We were welcomed in, placing our rucksacks near the font

13th-century wall painting decorating the apse of St Butolph’s Church, Swyncombe

We took communion and shared the peace, worshipping God together like so many before us. We gathered and exchanged vine branches and fixed them to our rucksacks, taking them with us as we walked out into the Buckinghamshire countryside.

This land was new to me, we were walking through parts of Ashridge…. one of the great… National Trust estates. I had heard of it from Angus, fellow NT archaeologist.

Extending over 8000 acres, it has over 3,600 ancient and veteran trees; more than any other NT property.  The biggest trees lie within the Frithsden Beeches, a lapsed wood pasture full of ancient beech pollards.

Ashridge was a monastic estate founded in 1283, the medieval woodlands were established over more ancient field systems and a network of other archaeological earthworks which can now be mapped beneath the trees using LiDAR.

Just a short walk today… we would pick up pace.

Soon we were back at Tring railway station, 24 hrs after we left it and still with 125 miles to go.

I said to Emma we’d had a gentle start…things would become more intense. No problem for her of course.

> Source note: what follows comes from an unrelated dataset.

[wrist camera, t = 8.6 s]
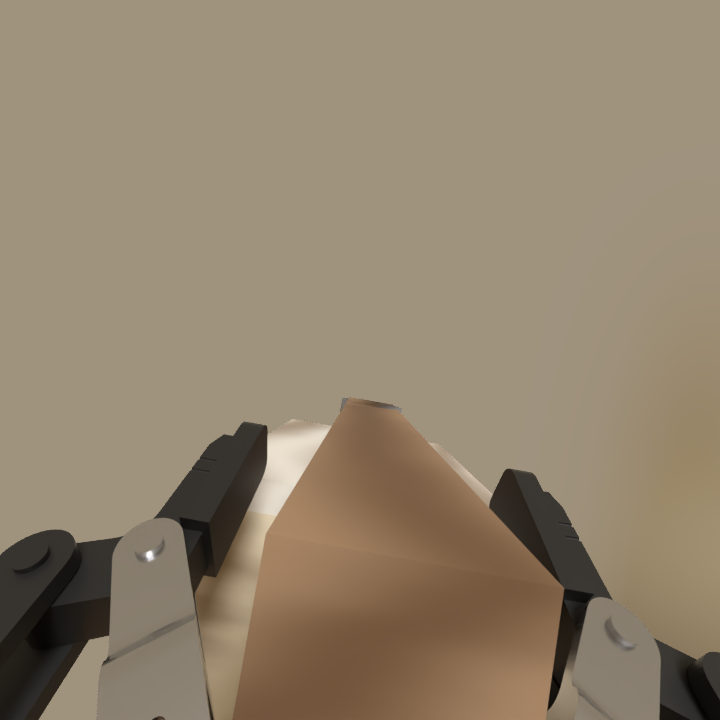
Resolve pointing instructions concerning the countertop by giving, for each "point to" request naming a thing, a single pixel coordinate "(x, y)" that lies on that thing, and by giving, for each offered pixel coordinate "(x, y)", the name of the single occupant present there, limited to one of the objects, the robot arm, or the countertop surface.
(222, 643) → the stand
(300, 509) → the tan wooden plank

I clutched my North Chilterns 181 OS map..tracing my finger along the green diamonded line that wound its way across the paper. ‘You Boomers’ she said, ‘I can track our course by smart phone’..

‘You Millennials’ I smiled ‘you’ve lost the art of map reading, the wider view’

We compromised with Strada ….and Emma plotted us digitally… giving distance and our pace in kms per hour.

Beyond Tring, our hedged path took us through buttercup fields. Then over a high narrow bridge arching over the deep cutting of the busy A41. A bright blue sky, criss-crossed by plane vapour trails. A lorry honked us as we entered countryside again.

Skyscape across the A41

Lunch was submarine rolls from Aldbury post-office with a view back to Ivinghoe Beacon.. and then we entered the woodland of Tring Park.

A dappled day, bright sunlight flickering in flecks and circles through the tree canopy. A long avenue with sudden wide vistas out over the escarpment. Every tree trunk unique.. gnarled, nobbled, smooth, grained and architectural. We enjoyed the patterns and textures as Emma captured images for a future design.

A dappled hollow-way, Boddington Hill near Wendover

The woodland became less ordered, it wound past long abandoned hollow-ways cut by overgrown quarries. There were the last nub ends of bluebells, the verges now brightened by red campion and cow parsley.

On the outskirts of Wendover a large church with advance notices of Jubilee celebrations, then the park busy with people enjoying the late afternoon sun.

We found the accommodation and Emma phone-tracked a Tesco Express… we needed to reload the fruit pouch with easy peelers.